Dataset entries
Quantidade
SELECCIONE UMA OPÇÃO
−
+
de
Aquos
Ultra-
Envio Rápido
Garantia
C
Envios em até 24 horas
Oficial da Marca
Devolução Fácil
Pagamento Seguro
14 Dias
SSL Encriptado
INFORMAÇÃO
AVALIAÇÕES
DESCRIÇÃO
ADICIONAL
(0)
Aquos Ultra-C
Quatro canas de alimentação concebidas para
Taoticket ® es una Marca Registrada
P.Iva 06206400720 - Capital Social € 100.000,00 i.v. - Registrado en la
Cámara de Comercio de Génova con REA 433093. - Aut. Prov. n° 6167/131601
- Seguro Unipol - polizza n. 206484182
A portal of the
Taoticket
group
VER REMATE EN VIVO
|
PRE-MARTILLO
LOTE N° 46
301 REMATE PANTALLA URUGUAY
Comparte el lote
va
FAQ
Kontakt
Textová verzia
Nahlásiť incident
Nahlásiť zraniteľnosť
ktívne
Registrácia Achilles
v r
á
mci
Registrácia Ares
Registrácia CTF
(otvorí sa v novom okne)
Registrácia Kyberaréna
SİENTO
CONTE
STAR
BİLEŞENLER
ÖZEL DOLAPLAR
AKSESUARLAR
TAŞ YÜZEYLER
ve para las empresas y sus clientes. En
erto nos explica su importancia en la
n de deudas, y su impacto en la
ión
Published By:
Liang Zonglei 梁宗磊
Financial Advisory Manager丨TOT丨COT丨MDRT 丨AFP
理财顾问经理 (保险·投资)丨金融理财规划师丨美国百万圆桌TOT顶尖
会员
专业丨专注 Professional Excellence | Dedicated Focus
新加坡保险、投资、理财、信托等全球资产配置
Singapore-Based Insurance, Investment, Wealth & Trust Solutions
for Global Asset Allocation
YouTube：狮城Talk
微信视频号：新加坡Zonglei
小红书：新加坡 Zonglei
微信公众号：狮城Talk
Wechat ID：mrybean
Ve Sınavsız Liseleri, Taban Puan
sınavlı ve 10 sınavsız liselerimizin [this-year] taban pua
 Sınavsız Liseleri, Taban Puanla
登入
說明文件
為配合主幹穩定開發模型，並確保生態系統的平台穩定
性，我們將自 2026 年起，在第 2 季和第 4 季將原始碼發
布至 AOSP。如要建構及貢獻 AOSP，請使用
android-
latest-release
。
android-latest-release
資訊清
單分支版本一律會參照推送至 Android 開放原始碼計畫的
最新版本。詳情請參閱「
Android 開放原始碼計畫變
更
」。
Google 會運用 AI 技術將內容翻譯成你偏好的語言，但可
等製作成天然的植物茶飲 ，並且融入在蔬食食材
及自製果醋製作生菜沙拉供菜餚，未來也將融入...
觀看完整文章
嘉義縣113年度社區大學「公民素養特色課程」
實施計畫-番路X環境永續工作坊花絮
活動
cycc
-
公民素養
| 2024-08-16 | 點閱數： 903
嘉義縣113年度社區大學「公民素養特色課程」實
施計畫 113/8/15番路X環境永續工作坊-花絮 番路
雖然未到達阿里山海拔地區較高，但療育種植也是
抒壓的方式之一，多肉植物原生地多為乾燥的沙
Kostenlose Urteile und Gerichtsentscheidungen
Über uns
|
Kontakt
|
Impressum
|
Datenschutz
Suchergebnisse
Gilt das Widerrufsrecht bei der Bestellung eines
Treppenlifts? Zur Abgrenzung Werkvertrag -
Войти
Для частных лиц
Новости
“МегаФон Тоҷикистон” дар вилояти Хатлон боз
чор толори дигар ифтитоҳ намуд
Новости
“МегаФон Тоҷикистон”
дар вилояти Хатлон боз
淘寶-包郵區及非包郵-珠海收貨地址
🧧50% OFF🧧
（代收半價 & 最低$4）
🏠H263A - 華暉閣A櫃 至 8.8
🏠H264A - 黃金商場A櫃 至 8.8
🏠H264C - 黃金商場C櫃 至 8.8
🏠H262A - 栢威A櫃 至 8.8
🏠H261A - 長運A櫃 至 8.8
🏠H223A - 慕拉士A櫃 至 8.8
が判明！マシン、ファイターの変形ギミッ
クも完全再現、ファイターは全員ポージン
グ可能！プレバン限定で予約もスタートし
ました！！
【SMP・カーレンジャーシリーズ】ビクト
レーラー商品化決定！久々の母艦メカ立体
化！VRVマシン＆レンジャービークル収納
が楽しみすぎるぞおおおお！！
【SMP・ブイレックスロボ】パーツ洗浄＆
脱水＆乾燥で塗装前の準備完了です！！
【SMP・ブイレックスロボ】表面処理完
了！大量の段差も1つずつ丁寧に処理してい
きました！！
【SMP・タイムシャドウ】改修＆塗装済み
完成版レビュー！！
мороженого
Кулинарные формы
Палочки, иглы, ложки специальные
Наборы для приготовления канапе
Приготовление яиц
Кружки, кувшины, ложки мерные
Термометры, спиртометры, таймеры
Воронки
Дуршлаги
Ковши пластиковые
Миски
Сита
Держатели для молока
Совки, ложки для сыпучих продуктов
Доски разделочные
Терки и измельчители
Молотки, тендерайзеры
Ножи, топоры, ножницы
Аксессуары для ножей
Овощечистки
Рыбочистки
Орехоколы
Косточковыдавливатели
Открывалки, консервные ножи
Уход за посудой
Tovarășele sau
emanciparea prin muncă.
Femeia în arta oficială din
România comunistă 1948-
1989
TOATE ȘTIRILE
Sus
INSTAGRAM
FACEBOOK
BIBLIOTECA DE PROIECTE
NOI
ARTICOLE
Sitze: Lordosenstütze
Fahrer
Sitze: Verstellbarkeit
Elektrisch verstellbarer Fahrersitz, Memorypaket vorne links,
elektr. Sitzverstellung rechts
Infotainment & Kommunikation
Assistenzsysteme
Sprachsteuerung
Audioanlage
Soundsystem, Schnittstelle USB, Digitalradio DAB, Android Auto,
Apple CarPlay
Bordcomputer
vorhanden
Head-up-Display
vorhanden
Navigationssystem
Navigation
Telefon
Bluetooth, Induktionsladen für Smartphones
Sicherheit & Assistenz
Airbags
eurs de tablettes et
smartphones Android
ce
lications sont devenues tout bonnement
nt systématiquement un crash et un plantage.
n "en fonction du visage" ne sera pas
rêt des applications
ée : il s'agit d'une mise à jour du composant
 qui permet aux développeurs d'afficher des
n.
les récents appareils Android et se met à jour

> **Assigned task**
Output every entry again, exactly as given.

> **Reply to the task**
Quantidade
SELECCIONE UMA OPÇÃO
−
+
de
Aquos
Ultra-
Envio Rápido
Garantia
C
Envios em até 24 horas
Oficial da Marca
Devolução Fácil
Pagamento Seguro
14 Dias
SSL Encriptado
INFORMAÇÃO
AVALIAÇÕES
DESCRIÇÃO
ADICIONAL
(0)
Aquos Ultra-C
Quatro canas de alimentação concebidas para
Taoticket ® es una Marca Registrada
P.Iva 06206400720 - Capital Social € 100.000,00 i.v. - Registrado en la
Cámara de Comercio de Génova con REA 433093. - Aut. Prov. n° 6167/131601
- Seguro Unipol - polizza n. 206484182
A portal of the
Taoticket
group
VER REMATE EN VIVO
|
PRE-MARTILLO
LOTE N° 46
301 REMATE PANTALLA URUGUAY
Comparte el lote
va
FAQ
Kontakt
Textová verzia
Nahlásiť incident
Nahlásiť zraniteľnosť
ktívne
Registrácia Achilles
v r
á
mci
Registrácia Ares
Registrácia CTF
(otvorí sa v novom okne)
Registrácia Kyberaréna
SİENTO
CONTE
STAR
BİLEŞENLER
ÖZEL DOLAPLAR
AKSESUARLAR
TAŞ YÜZEYLER
ve para las empresas y sus clientes. En
erto nos explica su importancia en la
n de deudas, y su impacto en la
ión
Published By:
Liang Zonglei 梁宗磊
Financial Advisory Manager丨TOT丨COT丨MDRT 丨AFP
理财顾问经理 (保险·投资)丨金融理财规划师丨美国百万圆桌TOT顶尖
会员
专业丨专注 Professional Excellence | Dedicated Focus
新加坡保险、投资、理财、信托等全球资产配置
Singapore-Based Insurance, Investment, Wealth & Trust Solutions
for Global Asset Allocation
YouTube：狮城Talk
微信视频号：新加坡Zonglei
小红书：新加坡 Zonglei
微信公众号：狮城Talk
Wechat ID：mrybean
Ve Sınavsız Liseleri, Taban Puan
sınavlı ve 10 sınavsız liselerimizin [this-year] taban pua
 Sınavsız Liseleri, Taban Puanla
登入
說明文件
為配合主幹穩定開發模型，並確保生態系統的平台穩定
性，我們將自 2026 年起，在第 2 季和第 4 季將原始碼發
布至 AOSP。如要建構及貢獻 AOSP，請使用
android-
latest-release
。
android-latest-release
資訊清
單分支版本一律會參照推送至 Android 開放原始碼計畫的
最新版本。詳情請參閱「
Android 開放原始碼計畫變
更
」。
Google 會運用 AI 技術將內容翻譯成你偏好的語言，但可
等製作成天然的植物茶飲 ，並且融入在蔬食食材
及自製果醋製作生菜沙拉供菜餚，未來也將融入...
觀看完整文章
嘉義縣113年度社區大學「公民素養特色課程」
實施計畫-番路X環境永續工作坊花絮
活動
cycc
-
公民素養
| 2024-08-16 | 點閱數： 903
嘉義縣113年度社區大學「公民素養特色課程」實
施計畫 113/8/15番路X環境永續工作坊-花絮 番路
雖然未到達阿里山海拔地區較高，但療育種植也是
抒壓的方式之一，多肉植物原生地多為乾燥的沙
Kostenlose Urteile und Gerichtsentscheidungen
Über uns
|
Kontakt
|
Impressum
|
Datenschutz
Suchergebnisse
Gilt das Widerrufsrecht bei der Bestellung eines
Treppenlifts? Zur Abgrenzung Werkvertrag -
Войти
Для частных лиц
Новости
“МегаФон Тоҷикистон” дар вилояти Хатлон боз
чор толори дигар ифтитоҳ намуд
Новости
“МегаФон Тоҷикистон”
дар вилояти Хатлон боз
淘寶-包郵區及非包郵-珠海收貨地址
🧧50% OFF🧧
（代收半價 & 最低$4）
🏠H263A - 華暉閣A櫃 至 8.8
🏠H264A - 黃金商場A櫃 至 8.8
🏠H264C - 黃金商場C櫃 至 8.8
🏠H262A - 栢威A櫃 至 8.8
🏠H261A - 長運A櫃 至 8.8
🏠H223A - 慕拉士A櫃 至 8.8
が判明！マシン、ファイターの変形ギミッ
クも完全再現、ファイターは全員ポージン
グ可能！プレバン限定で予約もスタートし
ました！！
【SMP・カーレンジャーシリーズ】ビクト
レーラー商品化決定！久々の母艦メカ立体
化！VRVマシン＆レンジャービークル収納
が楽しみすぎるぞおおおお！！
【SMP・ブイレックスロボ】パーツ洗浄＆
脱水＆乾燥で塗装前の準備完了です！！
【SMP・ブイレックスロボ】表面処理完
了！大量の段差も1つずつ丁寧に処理してい
きました！！
【SMP・タイムシャドウ】改修＆塗装済み
完成版レビュー！！
мороженого
Кулинарные формы
Палочки, иглы, ложки специальные
Наборы для приготовления канапе
Приготовление яиц
Кружки, кувшины, ложки мерные
Термометры, спиртометры, таймеры
Воронки
Дуршлаги
Ковши пластиковые
Миски
Сита
Держатели для молока
Совки, ложки для сыпучих продуктов
Доски разделочные
Терки и измельчители
Молотки, тендерайзеры
Ножи, топоры, ножницы
Аксессуары для ножей
Овощечистки
Рыбочистки
Орехоколы
Косточковыдавливатели
Открывалки, консервные ножи
Уход за посудой
Tovarășele sau
emanciparea prin muncă.
Femeia în arta oficială din
România comunistă 1948-
1989
TOATE ȘTIRILE
Sus
INSTAGRAM
FACEBOOK
BIBLIOTECA DE PROIECTE
NOI
ARTICOLE
Sitze: Lordosenstütze
Fahrer
Sitze: Verstellbarkeit
Elektrisch verstellbarer Fahrersitz, Memorypaket vorne links,
elektr. Sitzverstellung rechts
Infotainment & Kommunikation
Assistenzsysteme
Sprachsteuerung
Audioanlage
Soundsystem, Schnittstelle USB, Digitalradio DAB, Android Auto,
Apple CarPlay
Bordcomputer
vorhanden
Head-up-Display
vorhanden
Navigationssystem
Navigation
Telefon
Bluetooth, Induktionsladen für Smartphones
Sicherheit & Assistenz
Airbags
eurs de tablettes et
smartphones Android
ce
lications sont devenues tout bonnement
nt systématiquement un crash et un plantage.
n "en fonction du visage" ne sera pas
rêt des applications
ée : il s'agit d'une mise à jour du composant
 qui permet aux développeurs d'afficher des
n.
les récents appareils Android et se met à jour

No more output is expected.